What you need to do: Reproduce everything in the emailed answers about the gospels from "Hebrew is a" down to "by the apostles.", keeping every word and mark unchanged.

Document extract:
Someone emailed me a series of questions about this topic; my answers to him are posted here.

First email

There were hundreds of gospels, written by all sorts of witnesses in the first century, and probably many of them were effective in their day. Some of them had inaccuracies in them, or were not complete, etc.. However, the Holy Spirit chose the writers we know about, and inspired them to write the gospels we now have. Look at Luke: he said that many others had written accounts, and it seemed good to him to write one, too.

There is a mythical document that some scholars claim is the source document that all of the writers borrowed from, called the Q manuscript. They've never found it, and have no actual proof it existed. I sometimes ponder that the document they refer to as Q might actually be the truth of the events the various gospels report… in other words, the gospels are reflecting God's truth as whispered by the Holy Spirit to the evangelists, instead of quoting from some theorized source document.

There are embedded Hebrew or Aramaic words in the NT (Golgotha, Eloi eloi, lamah sabachthani, etc.). Also, there are readings where it is claimed that the Septuagint (the questionable manuscript LXX, a Greek translation of the OT, done in Alexandria) is quoted. I personally don't know if this last item is correct, and have reasons for doubting the worth of the Septuagint. Did the apostles read LXX? Perhaps. Did they rely on it when writing their gospels or epistles? Probably not.

Hebrew is a language of pictures, and greek of thoughts. Accordingly, the gospel is portrayed in type in the lives of the OT heroes, and explained in detail by the apostles.

Second email

Jesus and his disciples spoke Hebrew or possibly Aramaic, and on the day of Pentecost Peter spoke his native language. However, the Roman empire often relied on Greek throughout their realm. Acts 1:8 says that the gospel was to go OUT from Jerusalem, and the easiest method of preaching to the gentiles was to use the language common to everyone (just as English is the common language of the world today, and especially of the Internet… not every Japanese or Ugandan speaks it, but if they bother to learn it, they can converse with anyone else on the planet).

The letters to some of the churches were written the native language of those churches: Greek. Those letters were floated around to every church, by the way, whether they were mentioned in the NT or not. Again, this is common Greek or koina, and not classical Greek, there being some 300 words in the NT that don't exist in classical Greek.

What about the gospels? Luke/Acts (it's really one work, broken into 2 parts) was written to Theophilus, which may or may not have been a real person, but the word means lover of God. The opening sentences in both books is extremely long (Luke 1:1-4 and Acts 1:1-4), and in perfect greek. I highly doubt something in Hebrew could have been translated into greek and made to come out like that.

Dataset content:

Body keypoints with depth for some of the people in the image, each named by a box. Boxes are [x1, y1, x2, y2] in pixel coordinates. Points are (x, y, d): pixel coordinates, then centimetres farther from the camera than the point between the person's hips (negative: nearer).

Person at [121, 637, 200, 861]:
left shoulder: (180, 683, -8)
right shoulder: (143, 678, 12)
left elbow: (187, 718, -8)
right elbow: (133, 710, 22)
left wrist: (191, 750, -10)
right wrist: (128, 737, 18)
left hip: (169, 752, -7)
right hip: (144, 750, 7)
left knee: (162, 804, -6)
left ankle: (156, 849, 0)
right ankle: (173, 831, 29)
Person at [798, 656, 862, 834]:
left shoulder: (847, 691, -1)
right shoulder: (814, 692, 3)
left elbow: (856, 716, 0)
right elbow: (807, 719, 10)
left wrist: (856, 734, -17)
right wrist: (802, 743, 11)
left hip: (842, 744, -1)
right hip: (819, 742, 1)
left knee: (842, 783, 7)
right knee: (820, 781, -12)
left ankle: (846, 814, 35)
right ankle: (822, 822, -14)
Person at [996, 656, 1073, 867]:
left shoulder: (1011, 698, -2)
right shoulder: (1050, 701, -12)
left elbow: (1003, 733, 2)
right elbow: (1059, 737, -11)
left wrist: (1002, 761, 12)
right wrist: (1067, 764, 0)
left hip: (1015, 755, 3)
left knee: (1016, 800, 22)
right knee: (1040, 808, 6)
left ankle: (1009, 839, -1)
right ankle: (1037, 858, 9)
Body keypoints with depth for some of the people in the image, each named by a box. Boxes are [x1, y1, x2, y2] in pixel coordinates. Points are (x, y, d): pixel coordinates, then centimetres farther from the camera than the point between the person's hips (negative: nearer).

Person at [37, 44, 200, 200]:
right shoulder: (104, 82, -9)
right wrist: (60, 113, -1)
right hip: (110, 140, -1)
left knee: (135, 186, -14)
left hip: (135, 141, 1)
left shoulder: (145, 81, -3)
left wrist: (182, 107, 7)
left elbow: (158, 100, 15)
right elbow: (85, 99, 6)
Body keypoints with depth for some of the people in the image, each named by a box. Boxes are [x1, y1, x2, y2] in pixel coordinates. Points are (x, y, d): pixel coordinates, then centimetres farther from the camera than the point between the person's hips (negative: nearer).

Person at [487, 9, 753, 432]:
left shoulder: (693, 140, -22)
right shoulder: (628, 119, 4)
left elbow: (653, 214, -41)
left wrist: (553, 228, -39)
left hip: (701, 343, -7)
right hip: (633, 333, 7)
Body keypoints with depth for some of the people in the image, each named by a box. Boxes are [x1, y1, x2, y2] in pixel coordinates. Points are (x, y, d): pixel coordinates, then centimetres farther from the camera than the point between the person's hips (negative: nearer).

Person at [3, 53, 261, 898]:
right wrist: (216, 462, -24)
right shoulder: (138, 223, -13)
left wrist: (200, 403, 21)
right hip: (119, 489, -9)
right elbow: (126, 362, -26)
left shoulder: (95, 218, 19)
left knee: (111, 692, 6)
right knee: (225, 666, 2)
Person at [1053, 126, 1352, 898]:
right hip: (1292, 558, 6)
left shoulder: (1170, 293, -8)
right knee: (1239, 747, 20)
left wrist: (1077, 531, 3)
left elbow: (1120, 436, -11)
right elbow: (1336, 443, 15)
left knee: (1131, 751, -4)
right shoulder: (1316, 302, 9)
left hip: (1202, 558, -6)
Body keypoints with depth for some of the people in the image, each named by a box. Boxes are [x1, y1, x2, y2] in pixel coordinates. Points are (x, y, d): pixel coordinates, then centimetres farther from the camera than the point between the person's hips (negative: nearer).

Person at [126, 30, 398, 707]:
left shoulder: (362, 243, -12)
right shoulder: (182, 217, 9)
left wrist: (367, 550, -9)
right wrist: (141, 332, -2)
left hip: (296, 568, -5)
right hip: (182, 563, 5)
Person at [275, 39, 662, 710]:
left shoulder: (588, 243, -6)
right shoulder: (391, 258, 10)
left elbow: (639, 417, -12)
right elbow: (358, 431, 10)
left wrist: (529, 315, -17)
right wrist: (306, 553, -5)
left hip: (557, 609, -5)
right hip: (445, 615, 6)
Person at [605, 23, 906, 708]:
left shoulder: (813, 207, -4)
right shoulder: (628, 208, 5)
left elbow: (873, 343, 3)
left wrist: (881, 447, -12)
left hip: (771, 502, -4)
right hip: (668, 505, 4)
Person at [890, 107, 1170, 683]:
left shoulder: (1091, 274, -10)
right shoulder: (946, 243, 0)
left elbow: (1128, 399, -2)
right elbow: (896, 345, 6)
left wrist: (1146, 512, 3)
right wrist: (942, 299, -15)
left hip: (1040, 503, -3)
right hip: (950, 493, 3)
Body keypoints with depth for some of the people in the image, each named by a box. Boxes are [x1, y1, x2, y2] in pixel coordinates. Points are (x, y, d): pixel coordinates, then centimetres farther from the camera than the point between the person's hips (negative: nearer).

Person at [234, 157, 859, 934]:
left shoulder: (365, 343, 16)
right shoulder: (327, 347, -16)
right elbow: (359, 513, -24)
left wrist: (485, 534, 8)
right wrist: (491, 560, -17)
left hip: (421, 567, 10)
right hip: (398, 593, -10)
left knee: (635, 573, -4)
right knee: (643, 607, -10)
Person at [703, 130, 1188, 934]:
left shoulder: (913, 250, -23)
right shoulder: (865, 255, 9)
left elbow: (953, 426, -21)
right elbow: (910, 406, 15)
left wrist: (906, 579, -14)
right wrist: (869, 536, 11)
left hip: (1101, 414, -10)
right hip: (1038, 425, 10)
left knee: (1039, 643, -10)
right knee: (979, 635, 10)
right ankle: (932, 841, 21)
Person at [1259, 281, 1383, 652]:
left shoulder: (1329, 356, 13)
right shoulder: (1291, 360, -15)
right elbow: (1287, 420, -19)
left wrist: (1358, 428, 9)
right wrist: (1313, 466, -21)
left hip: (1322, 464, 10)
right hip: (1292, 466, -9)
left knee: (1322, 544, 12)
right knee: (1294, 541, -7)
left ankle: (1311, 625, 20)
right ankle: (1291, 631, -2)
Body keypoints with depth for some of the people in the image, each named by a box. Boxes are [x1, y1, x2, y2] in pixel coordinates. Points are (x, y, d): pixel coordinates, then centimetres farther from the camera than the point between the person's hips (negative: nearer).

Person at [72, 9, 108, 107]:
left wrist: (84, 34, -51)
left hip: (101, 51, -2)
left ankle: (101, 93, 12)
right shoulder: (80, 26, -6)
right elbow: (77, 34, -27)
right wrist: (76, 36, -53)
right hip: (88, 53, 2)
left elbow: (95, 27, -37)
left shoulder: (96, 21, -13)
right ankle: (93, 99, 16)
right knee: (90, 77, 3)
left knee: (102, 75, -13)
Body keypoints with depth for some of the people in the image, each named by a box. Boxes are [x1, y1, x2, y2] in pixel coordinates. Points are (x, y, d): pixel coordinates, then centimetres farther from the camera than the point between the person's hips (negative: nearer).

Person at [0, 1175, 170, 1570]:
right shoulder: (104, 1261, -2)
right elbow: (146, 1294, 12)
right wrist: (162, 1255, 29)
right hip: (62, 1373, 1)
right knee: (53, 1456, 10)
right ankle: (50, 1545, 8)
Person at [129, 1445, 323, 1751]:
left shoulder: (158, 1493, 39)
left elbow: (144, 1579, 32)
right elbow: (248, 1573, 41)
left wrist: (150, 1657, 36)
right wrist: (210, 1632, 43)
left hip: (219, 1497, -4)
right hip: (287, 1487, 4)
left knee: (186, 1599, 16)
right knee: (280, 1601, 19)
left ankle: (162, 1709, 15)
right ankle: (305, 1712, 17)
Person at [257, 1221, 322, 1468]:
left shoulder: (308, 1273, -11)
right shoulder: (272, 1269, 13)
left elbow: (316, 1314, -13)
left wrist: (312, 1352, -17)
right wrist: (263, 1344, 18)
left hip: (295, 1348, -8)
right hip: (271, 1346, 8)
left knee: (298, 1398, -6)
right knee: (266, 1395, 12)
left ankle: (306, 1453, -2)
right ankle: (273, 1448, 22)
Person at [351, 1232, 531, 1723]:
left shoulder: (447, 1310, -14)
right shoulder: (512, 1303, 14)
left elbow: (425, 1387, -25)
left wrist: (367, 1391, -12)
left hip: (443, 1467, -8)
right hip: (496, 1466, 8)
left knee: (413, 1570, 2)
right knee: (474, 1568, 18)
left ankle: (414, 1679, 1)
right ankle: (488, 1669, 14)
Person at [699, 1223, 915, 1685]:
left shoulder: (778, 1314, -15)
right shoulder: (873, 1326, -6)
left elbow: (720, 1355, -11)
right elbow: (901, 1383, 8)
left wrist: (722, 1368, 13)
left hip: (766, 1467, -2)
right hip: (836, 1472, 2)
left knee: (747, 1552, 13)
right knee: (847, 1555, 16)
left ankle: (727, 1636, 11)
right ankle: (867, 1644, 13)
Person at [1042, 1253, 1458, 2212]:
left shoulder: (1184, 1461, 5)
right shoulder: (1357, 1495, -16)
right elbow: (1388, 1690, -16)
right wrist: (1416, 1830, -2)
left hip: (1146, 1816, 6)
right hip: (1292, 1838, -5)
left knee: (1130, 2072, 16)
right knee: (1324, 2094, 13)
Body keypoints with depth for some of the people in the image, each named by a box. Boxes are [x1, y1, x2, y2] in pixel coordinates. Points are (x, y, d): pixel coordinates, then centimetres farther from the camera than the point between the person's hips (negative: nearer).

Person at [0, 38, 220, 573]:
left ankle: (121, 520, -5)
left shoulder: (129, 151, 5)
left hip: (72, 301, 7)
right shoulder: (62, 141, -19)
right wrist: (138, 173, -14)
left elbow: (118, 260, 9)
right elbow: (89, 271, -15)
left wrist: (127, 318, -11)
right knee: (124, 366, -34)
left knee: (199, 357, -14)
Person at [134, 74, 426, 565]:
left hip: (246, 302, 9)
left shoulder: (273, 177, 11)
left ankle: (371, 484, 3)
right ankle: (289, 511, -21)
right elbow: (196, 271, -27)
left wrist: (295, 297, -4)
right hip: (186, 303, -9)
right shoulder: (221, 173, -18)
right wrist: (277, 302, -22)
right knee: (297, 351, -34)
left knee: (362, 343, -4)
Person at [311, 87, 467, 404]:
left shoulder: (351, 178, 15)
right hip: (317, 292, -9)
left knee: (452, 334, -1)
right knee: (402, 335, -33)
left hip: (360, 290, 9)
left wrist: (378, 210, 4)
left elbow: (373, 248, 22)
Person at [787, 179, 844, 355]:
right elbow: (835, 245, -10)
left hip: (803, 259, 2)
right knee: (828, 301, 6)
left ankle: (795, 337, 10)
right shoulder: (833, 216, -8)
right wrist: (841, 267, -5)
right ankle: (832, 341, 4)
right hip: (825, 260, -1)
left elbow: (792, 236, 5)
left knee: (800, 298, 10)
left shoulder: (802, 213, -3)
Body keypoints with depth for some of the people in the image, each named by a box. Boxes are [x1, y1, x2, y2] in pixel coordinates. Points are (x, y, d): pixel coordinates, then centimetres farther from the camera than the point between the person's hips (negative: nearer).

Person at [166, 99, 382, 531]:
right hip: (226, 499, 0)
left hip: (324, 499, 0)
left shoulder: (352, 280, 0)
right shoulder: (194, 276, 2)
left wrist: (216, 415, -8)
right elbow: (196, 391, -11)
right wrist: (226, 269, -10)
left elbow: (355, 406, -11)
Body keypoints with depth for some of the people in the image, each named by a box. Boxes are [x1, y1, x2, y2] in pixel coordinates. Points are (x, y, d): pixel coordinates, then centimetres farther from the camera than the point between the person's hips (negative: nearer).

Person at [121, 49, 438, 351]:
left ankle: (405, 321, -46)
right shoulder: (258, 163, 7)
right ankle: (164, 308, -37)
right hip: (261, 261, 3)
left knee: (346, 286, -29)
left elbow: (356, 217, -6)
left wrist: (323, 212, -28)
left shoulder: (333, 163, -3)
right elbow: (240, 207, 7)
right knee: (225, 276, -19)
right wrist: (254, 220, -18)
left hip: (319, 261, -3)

Answer space:
Hebrew is a language of pictures, and greek of thoughts. Accordingly, the gospel is portrayed in type in the lives of the OT heroes, and explained in detail by the apostles.